Detailed Narrative
Robust Q4 Performance and FY25 Summary
Alivus Life concluded FY25 with a strong Q4, reporting revenue of ₹650 crores, a 21.1% YoY increase. EBITDA margins for the quarter reached a high of 32.1%, driven by a favorable product mix and successful new launches in ROW markets. For the full year, the company achieved ₹2,387 crores in revenue, meeting its 4.5% growth guidance despite the absence of PLI benefits. The therapeutic mix remains dominated by CVS and CNS, which together contribute 55% of the top line.
Strategic Capex and Capacity Expansion
The company is embarking on an aggressive investment phase, guiding for ₹550-600 crores in capex for FY26. This includes ₹190 crores carried over from FY25 and ₹350-400 crores in new approvals for Greenfield expansion in Solapur, Brownfield expansion in Ankleshwar and Dahej, and a new R&D center near Mumbai (budgeted at ₹70-80 crores). Management has strategically pushed out the 2650 KL capacity line to FY28, opting to prioritize brownfield pharma capacity that will be completed this year.
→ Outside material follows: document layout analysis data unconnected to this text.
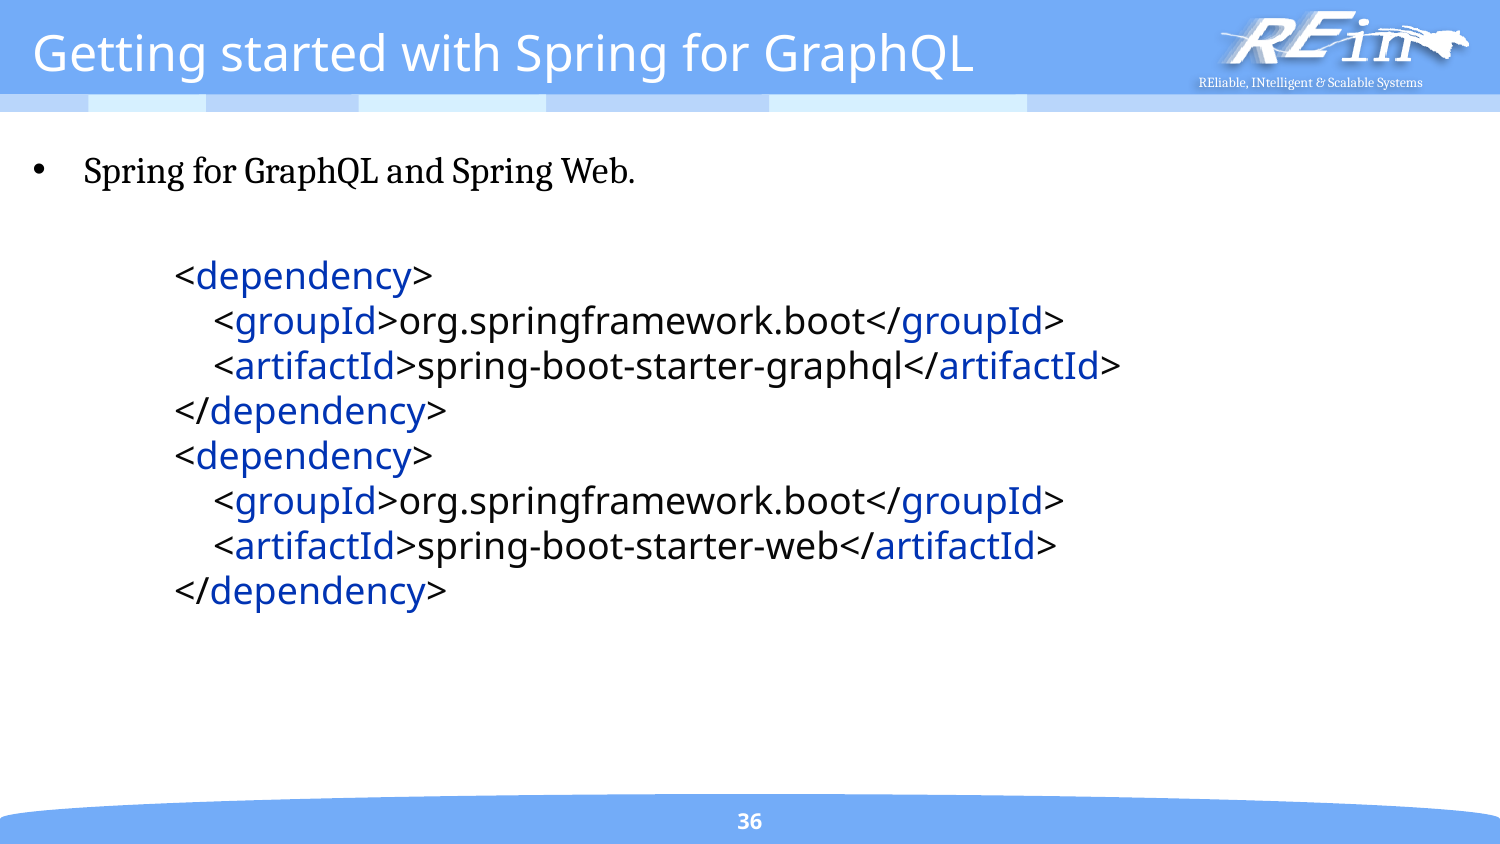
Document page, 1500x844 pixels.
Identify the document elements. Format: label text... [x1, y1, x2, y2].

slide_number 36 [667, 802, 833, 842]
title Getting started with Spring for GraphQL [17, 17, 1136, 86]
text_box <dependency> <groupId>org.springframework.boot</groupId> <artifactId>spring-boot-starter-graphql</artifactId> </dependency> <dependency> <groupId>org.springframework.boot</groupId> <artifactId>spring-boot-starter-web</artifactId> </dependency> [159, 244, 1341, 620]
list Spring for GraphQL and Spring Web. [17, 138, 1459, 786]
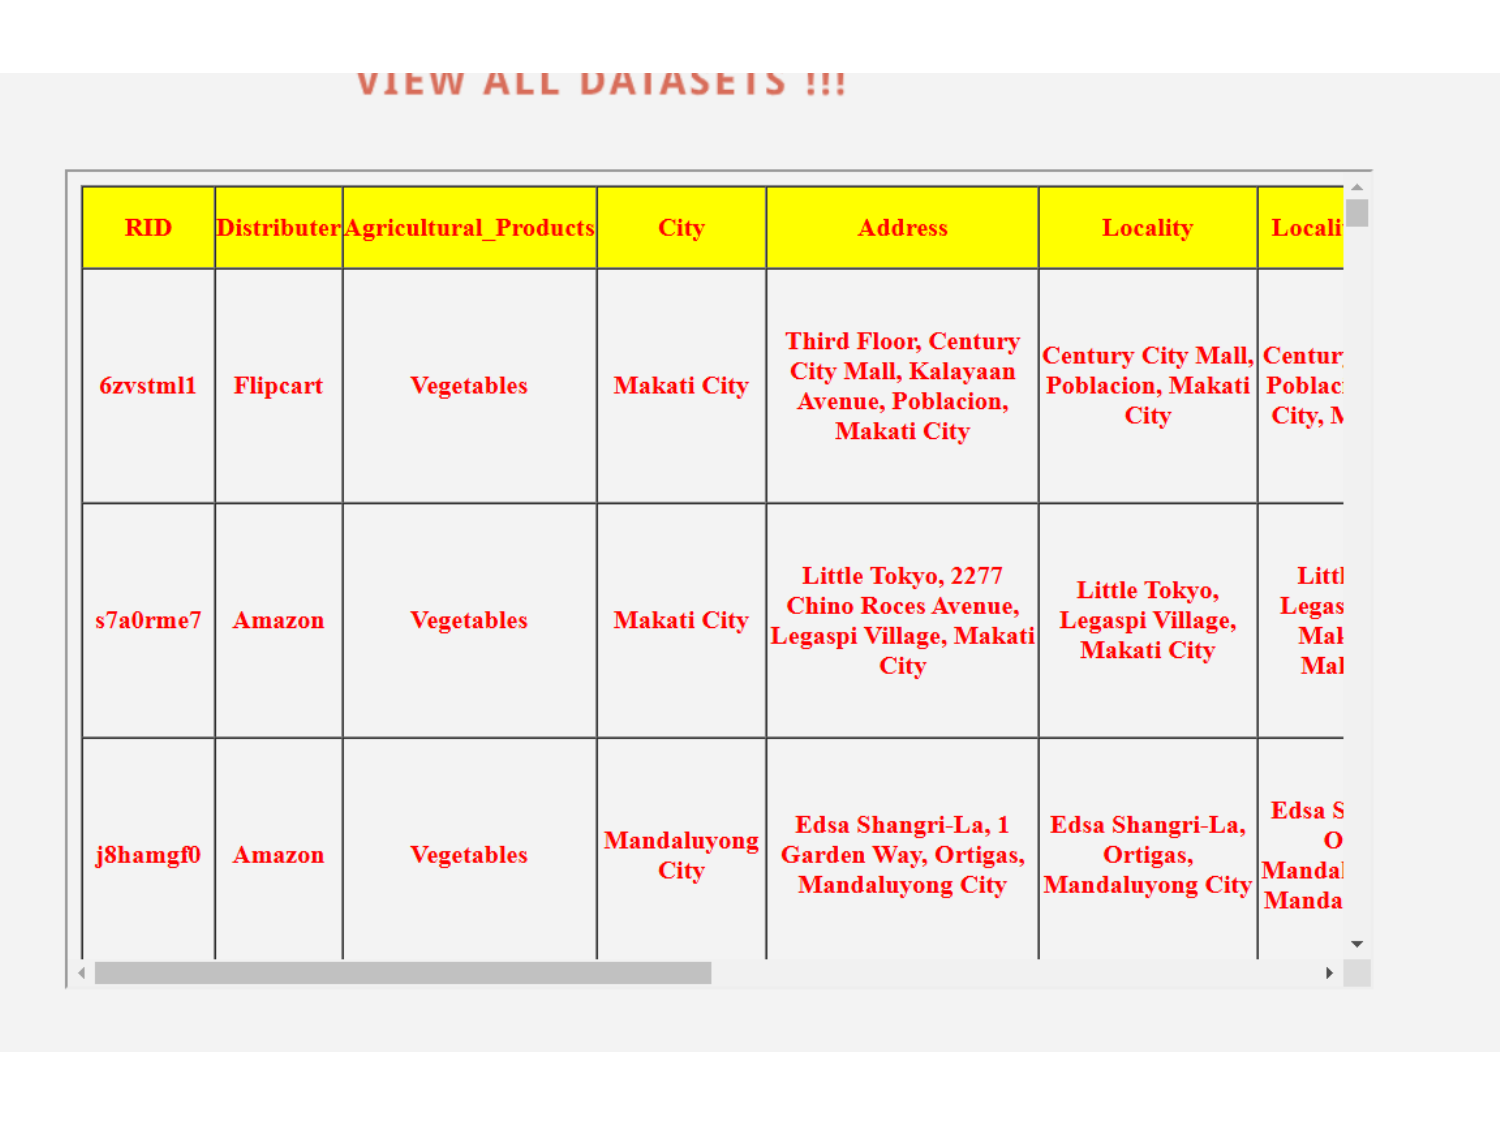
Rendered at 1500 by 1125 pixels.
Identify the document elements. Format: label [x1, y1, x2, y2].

US Market Dynamics: Navigating Pricing Erosion
The US market, which accounts for 25-30% of total business, is experiencing pricing erosion of approximately 4% to 4.5%, particularly on newer molecules. Despite this, management is confident in achieving mid-teens volume growth (~15%) in FY26, which they expect will translate into high single-digit revenue growth. The company also noted that the Ankleshwar plant received its EIR following a US FDA inspection in January 2025, reinforcing its regulatory standing.
CDMO Segment: Recovery and Pipeline Progress
After a soft year due to cyclical demand and customer destocking, the CDMO business showed signs of recovery with 22.6% growth in Q4. The segment currently relies on three commercial products, with a fourth project gaining traction and a fifth Japanese innovator project expected to commercialize in H2 FY26. Management targets scaling the CDMO business significantly by FY28, though they acknowledged that reaching 4x the FY24 size by then might be challenging.
Working Capital and the Glenmark (GPL) Relationship
Working capital days increased to 192 in FY25, largely due to a ₹200 crore increase in receivables from Glenmark Pharma (GPL). Under a new agreement, credit days for GPL have been extended to upwards of 150 days. While this impacts cash conversion, management maintains that the non-GPL business remains steady and the company continues to be net debt-free with ₹549 crores in cash and short-term investments.